# Different types of ferrets



## TalulaTarantula (Jan 21, 2011)

So went round a friends last night, and he showed me his ferrets, all working and they were all adults, however they were really really small, not including the tails id say they were the same size as a fancy rat (lengthwise) , they could easily fit through a toilet tube as he demonstrated to me, he said they come from a spanish bloodline but cant remember what else he said.

lovely little things and said i could have one as well as some of his fancy rats he also breeds when they all have babies.

Just wondering what other types of ferrets there are, as the ones i had as a kid were huge compared to these little things.


----------



## Draco (Nov 23, 2005)

they will just be small ferrets.

some people call them micro ferrets. But there no different than the normal bog standered ferret.


----------



## x Sarah x (Nov 16, 2007)

I assume jills ?

They are just small ferrets, i have one myself who was a rescue.
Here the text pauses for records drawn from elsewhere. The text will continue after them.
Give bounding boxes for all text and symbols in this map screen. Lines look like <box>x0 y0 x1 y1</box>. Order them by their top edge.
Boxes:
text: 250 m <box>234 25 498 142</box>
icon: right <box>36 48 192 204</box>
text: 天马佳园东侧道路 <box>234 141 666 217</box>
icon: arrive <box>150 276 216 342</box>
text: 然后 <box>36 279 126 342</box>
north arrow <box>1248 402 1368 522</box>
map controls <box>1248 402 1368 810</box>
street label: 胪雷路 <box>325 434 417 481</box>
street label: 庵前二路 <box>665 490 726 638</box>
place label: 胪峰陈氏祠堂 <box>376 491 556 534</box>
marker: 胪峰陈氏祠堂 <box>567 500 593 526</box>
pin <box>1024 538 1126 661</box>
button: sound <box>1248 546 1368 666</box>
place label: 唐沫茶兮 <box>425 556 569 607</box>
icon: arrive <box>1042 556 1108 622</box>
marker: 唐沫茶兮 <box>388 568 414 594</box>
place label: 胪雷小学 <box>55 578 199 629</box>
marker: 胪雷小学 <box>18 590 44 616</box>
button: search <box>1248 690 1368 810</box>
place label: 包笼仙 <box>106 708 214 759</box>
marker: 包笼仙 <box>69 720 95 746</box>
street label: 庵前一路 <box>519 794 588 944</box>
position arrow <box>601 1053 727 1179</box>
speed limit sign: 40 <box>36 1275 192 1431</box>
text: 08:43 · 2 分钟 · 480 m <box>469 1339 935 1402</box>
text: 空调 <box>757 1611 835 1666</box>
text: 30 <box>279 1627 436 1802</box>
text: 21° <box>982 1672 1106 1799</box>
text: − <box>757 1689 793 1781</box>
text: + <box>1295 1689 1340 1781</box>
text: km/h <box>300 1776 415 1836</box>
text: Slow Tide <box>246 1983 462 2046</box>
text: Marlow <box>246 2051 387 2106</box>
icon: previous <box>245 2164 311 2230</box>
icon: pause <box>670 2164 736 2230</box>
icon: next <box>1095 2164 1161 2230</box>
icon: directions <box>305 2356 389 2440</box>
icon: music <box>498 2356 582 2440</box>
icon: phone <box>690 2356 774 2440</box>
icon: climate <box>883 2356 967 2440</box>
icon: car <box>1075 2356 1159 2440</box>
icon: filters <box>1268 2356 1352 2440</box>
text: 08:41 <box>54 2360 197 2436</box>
They even get tiny hobs in sometimes.
As said above some people claim to breed micro ferrets, as with most micro/teacup animals they are just small individuals that are bred together to try make more and don't always breed true.


----------



## miss_ferret (Feb 4, 2010)

i assume he was referring to 'greyhound' ferrets, sometimes known as 'micro' ferrets. they're line bred to stay small, a true greyhound hob should easily be smaller than a 'standard' ferret jill. they are cute little things, but be aware that their size (and the line breeding to produce it) can lead to health and behavioral problems. while i've witnessed some of the behavior problems first hand, i've only heard stories about the health problems, so i dont know how true that is. 

remember that they are the same as other ferrets, just scaled down, so they do need company. though i'd be a little wary of mixing a micro jill and a standard hob, purely down to the size differences. 
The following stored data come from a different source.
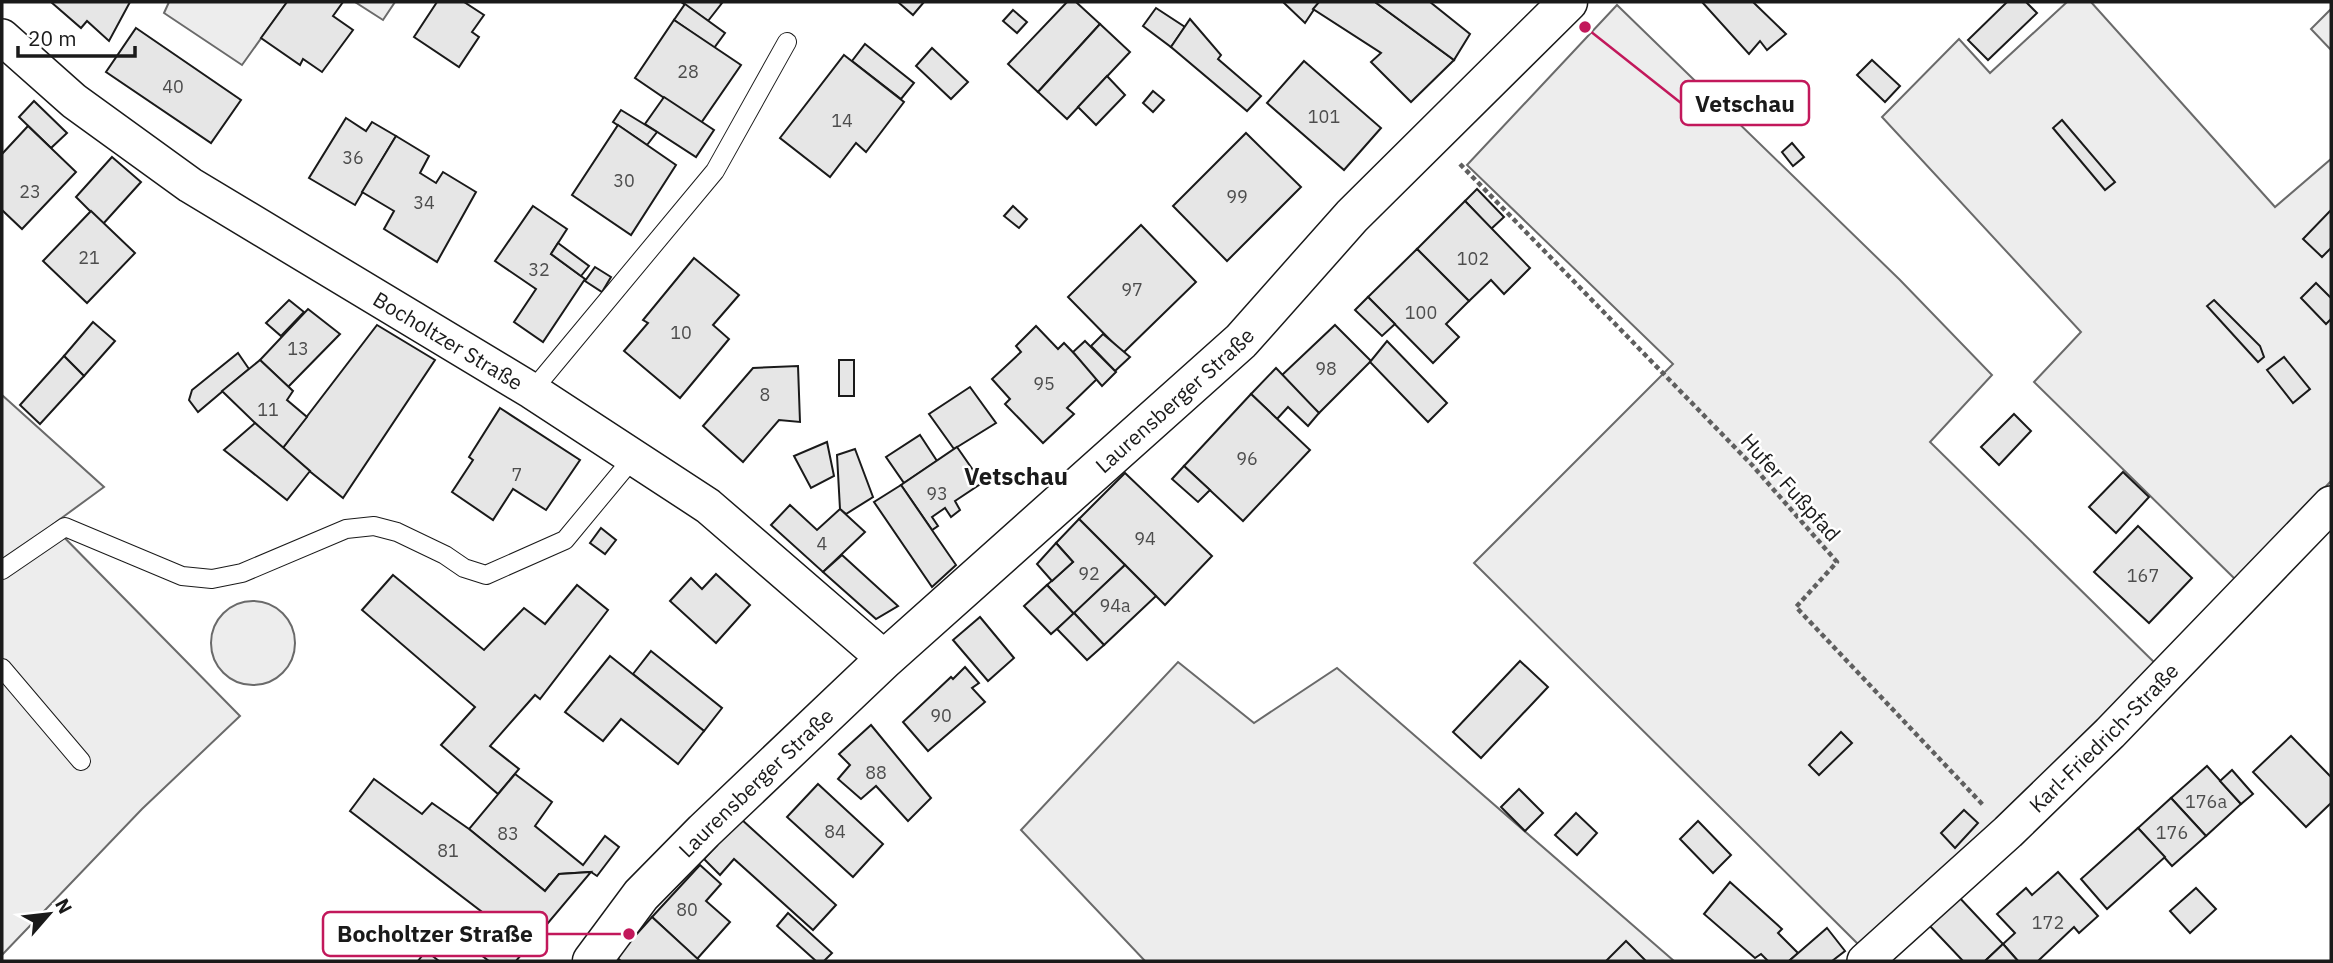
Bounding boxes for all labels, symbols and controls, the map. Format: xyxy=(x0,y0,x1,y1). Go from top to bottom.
scale bar xyxy=(18,14,135,58)
text: 20 m xyxy=(28,24,77,52)
house number: 28 xyxy=(677,60,699,83)
house number: 40 xyxy=(162,75,184,98)
callout: Vetschau xyxy=(1681,81,1809,125)
text: Vetschau xyxy=(1695,88,1795,118)
house number: 101 xyxy=(1308,105,1340,128)
house number: 14 xyxy=(831,109,853,132)
house number: 36 xyxy=(342,146,364,169)
house number: 30 xyxy=(613,169,635,192)
house number: 23 xyxy=(19,180,41,203)
house number: 99 xyxy=(1226,185,1248,208)
house number: 34 xyxy=(413,191,435,214)
house number: 21 xyxy=(78,246,100,269)
house number: 102 xyxy=(1457,247,1489,270)
house number: 32 xyxy=(528,258,550,281)
house number: 97 xyxy=(1121,278,1143,301)
street label: Bocholtzer Straße xyxy=(368,285,528,396)
house number: 100 xyxy=(1405,301,1437,324)
house number: 10 xyxy=(670,321,692,344)
street label: Laurensberger Straße xyxy=(1089,322,1260,479)
house number: 13 xyxy=(287,337,309,360)
house number: 98 xyxy=(1315,357,1337,380)
house number: 95 xyxy=(1033,372,1055,395)
house number: 8 xyxy=(760,383,770,406)
house number: 11 xyxy=(257,398,279,421)
street label: Hufer Fußpfad xyxy=(1735,427,1847,547)
house number: 96 xyxy=(1236,447,1258,470)
district label: Vetschau xyxy=(964,460,1068,492)
house number: 7 xyxy=(512,463,522,486)
house number: 93 xyxy=(926,482,948,505)
house number: 94 xyxy=(1134,527,1156,550)
house number: 4 xyxy=(817,532,828,555)
house number: 92 xyxy=(1078,562,1100,585)
house number: 167 xyxy=(2127,564,2159,587)
house number: 94a xyxy=(1099,594,1131,617)
street label: Karl-Friedrich-Straße xyxy=(2023,657,2184,818)
street label: Laurensberger Straße xyxy=(672,702,839,863)
house number: 90 xyxy=(930,704,952,727)
house number: 88 xyxy=(865,761,887,784)
house number: 176a xyxy=(2185,790,2227,813)
house number: 84 xyxy=(824,820,846,843)
house number: 176 xyxy=(2156,821,2188,844)
house number: 83 xyxy=(497,822,519,845)
house number: 81 xyxy=(437,839,459,862)
north arrow xyxy=(14,879,84,949)
text: N xyxy=(50,894,78,918)
house number: 80 xyxy=(676,898,698,921)
house number: 172 xyxy=(2032,911,2064,934)
callout: Bocholtzer Straße xyxy=(323,912,547,956)
text: Bocholtzer Straße xyxy=(337,918,533,948)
i dont see the point of them as workers personally, but i know a few rabbiters that rave about them.

regarding other types, you're pretty much limited to standard, greyhound and angora. though black selfs are on the rise in europe, and i understand they are rapidly taking on a 'type' of their own.


----------



## x Sarah x (Nov 16, 2007)

Greyhounds aren't always small,the term greyhound is given to a ferret that has a long slender build, i have one and he is big.


----------